Today there is no question that Ayatollah Khamenei is in full control of Iran and its much-dreaded military and security forces that can make life difficult for the U.S. and its regional allies. But it is no secret that his domestic challengers are the last children of the revolution who cannot be devoured so easily. Currently, President Ahmadinejad and his far right allies control Iran's executive branch, while the Larijani brothers, who are seen as more "moderate" elements closer to the traditional right, dominate the judiciary and legislative branches. The ever-existing tension between these two sub-factions primarily evident in fiery debates in the Majles (parliament), proving that there is little mutual respect between the two camps. Nevertheless, this new balance between the "new right" and the "traditional right" cannot easily replace the old political equilibrium. The permanent removal of the Left/reformists is seen as simply too big for Ayatollah Khamenei to swallow.

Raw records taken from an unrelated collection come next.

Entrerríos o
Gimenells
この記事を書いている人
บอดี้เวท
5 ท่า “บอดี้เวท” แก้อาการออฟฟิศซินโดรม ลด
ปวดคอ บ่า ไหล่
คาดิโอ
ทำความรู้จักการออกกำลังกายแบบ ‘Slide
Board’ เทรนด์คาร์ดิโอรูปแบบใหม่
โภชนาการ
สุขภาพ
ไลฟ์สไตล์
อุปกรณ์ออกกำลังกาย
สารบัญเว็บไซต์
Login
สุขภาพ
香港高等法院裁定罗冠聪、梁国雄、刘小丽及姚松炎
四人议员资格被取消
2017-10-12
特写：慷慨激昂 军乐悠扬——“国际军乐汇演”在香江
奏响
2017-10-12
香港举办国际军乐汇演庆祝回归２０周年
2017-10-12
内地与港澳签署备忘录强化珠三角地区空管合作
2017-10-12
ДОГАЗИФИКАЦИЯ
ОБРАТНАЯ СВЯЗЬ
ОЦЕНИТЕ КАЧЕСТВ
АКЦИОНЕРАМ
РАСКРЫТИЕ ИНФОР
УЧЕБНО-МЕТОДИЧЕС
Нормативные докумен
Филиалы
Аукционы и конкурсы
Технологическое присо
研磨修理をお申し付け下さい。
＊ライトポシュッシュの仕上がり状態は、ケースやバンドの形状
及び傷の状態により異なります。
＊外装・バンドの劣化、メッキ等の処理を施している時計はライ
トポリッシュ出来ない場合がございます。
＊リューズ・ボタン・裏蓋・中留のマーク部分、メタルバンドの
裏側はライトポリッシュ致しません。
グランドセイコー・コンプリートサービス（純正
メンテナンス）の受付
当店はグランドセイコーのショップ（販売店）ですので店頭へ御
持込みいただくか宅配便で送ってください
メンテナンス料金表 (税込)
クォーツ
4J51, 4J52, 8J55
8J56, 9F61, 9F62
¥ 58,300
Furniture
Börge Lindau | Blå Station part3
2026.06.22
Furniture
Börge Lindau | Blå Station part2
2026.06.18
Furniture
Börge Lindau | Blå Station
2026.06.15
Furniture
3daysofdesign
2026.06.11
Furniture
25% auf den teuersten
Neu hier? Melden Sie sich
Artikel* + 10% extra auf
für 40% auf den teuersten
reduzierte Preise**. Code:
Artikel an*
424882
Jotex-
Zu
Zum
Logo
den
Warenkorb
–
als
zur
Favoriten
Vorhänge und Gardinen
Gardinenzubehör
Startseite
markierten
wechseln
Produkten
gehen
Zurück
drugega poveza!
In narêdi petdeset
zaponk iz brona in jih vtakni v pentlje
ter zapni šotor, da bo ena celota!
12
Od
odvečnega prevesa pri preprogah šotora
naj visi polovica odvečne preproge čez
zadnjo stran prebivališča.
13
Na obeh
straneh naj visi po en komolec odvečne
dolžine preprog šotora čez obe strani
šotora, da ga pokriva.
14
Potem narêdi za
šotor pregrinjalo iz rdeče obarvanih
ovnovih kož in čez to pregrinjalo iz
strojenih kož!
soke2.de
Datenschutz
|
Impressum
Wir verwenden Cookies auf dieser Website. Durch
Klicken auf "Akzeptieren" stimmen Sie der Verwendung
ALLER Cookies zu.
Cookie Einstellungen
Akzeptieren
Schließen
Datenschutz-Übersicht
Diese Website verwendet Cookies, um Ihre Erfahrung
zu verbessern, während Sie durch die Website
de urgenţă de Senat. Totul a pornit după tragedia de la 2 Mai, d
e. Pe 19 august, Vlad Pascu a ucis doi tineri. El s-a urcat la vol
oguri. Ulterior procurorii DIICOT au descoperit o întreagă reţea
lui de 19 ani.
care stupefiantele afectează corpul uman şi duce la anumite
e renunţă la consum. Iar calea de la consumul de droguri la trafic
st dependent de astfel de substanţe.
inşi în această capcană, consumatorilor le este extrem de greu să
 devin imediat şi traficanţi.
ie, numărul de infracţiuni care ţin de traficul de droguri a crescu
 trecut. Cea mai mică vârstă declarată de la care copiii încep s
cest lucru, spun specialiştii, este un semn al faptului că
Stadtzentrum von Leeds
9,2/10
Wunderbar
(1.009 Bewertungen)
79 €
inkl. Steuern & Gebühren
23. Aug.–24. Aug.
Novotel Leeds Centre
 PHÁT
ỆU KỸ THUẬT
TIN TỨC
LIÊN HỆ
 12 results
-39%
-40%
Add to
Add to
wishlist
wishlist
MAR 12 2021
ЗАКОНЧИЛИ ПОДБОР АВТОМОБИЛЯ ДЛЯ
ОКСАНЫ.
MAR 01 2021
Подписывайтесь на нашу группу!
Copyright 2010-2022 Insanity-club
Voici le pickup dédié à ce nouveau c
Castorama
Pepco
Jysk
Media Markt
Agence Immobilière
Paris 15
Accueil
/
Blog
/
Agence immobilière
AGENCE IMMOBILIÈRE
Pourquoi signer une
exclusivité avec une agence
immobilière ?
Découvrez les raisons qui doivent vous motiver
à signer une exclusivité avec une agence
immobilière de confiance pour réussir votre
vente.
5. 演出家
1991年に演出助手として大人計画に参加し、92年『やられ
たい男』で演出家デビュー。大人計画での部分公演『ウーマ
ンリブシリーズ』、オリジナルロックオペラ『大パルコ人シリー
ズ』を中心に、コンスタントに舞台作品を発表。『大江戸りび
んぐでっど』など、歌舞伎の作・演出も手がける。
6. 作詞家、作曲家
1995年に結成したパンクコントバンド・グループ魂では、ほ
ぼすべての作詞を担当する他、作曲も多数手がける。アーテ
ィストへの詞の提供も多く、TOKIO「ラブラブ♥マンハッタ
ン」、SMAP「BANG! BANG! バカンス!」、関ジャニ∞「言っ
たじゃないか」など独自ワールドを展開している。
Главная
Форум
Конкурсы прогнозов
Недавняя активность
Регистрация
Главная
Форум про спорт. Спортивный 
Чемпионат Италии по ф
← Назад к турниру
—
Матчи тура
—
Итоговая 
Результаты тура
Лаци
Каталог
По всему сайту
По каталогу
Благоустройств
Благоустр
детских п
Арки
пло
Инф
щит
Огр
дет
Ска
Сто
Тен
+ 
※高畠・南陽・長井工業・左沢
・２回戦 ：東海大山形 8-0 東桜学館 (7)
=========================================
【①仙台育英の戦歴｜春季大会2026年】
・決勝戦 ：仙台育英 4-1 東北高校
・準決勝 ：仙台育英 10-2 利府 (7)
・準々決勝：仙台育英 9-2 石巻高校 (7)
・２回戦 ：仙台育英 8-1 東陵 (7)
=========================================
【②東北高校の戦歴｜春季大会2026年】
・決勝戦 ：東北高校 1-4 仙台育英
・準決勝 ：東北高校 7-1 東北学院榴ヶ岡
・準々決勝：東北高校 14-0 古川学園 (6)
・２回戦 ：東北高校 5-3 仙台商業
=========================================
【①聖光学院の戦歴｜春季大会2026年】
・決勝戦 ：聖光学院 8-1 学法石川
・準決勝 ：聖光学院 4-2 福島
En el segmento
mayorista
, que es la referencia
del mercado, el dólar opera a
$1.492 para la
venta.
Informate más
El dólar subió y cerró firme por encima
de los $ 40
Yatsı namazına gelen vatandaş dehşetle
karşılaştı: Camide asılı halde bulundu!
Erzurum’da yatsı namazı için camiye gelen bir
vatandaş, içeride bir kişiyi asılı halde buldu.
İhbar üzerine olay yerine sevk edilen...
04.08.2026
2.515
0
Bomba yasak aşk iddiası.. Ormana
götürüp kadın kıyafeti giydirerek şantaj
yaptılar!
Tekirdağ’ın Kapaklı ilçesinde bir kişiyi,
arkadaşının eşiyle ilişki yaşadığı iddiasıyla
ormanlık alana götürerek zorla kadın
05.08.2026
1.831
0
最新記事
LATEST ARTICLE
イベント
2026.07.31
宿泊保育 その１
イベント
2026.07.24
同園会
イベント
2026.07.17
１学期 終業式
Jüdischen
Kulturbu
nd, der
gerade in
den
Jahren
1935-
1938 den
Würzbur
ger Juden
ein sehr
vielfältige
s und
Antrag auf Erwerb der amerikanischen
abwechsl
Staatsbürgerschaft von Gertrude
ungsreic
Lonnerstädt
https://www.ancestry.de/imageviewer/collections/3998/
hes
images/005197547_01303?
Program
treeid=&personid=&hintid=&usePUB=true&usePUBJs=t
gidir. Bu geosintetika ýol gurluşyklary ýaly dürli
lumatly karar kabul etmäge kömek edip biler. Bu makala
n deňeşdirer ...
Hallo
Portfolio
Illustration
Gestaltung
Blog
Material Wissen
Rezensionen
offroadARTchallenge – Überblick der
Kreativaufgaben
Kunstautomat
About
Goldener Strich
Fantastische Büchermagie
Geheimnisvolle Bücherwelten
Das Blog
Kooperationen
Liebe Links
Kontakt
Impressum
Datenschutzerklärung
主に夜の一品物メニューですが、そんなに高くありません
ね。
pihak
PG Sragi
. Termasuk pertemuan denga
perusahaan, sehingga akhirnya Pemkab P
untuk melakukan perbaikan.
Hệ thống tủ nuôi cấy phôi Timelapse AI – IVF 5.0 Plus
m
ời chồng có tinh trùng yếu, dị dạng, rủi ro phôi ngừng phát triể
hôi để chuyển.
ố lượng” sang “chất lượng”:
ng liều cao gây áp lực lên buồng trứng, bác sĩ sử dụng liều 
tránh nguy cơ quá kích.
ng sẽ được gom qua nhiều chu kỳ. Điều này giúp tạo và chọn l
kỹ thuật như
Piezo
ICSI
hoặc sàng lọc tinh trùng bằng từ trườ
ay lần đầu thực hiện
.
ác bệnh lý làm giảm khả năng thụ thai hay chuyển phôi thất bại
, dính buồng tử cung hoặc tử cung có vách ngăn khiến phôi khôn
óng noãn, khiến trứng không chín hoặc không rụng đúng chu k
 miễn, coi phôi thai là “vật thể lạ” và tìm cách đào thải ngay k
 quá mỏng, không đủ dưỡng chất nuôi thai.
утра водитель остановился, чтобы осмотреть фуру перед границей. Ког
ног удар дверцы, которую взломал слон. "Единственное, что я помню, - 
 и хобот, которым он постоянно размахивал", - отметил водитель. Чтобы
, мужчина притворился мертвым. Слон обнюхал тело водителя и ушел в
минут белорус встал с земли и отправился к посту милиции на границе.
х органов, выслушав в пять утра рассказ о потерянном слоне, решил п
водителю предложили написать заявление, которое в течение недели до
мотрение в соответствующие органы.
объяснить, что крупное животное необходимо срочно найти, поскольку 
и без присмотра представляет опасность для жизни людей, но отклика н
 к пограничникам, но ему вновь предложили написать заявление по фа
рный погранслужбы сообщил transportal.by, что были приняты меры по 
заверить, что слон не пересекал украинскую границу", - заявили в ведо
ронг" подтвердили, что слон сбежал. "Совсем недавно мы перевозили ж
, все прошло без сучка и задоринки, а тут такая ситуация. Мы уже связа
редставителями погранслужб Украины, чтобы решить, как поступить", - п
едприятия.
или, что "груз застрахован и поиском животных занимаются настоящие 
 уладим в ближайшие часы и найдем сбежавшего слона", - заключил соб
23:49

Equally afraid of massive bloodshed or a sudden collapse of the entire system, the opposition leaders are today pushing for a shift to "moderation," where the old balance is re-established. But this time, based on more "rational" social, economic and foreign policies. Many supporters of the Green Movement may wish for more radical change to bring about a secular political system. But for now they seem to continue to back the current opposition leaders and hope that guaranteeing the implementation of the current constitution, despite its shortcomings, could pave the way for other, more fundamental, changes. And it is precisely the fear of a slippery slope that has prevented Ayatollah Khamenei from making any shift to the center. But the opposition believes time is on its side and that its "grey" strategy of patience combined with the vital role of the new media in spreading its message will eventually force Ayatollah Khamenei to make a stark choice between existential crises and a "return to moderation." In the meantime, the opposition will need to ensure that the Green Movement itself does not lose momentum and become grey.
Mohammad Ayatollahi Tabaar is an adjunct lecturer at George Washington University and a scholar at the Middle East Institute.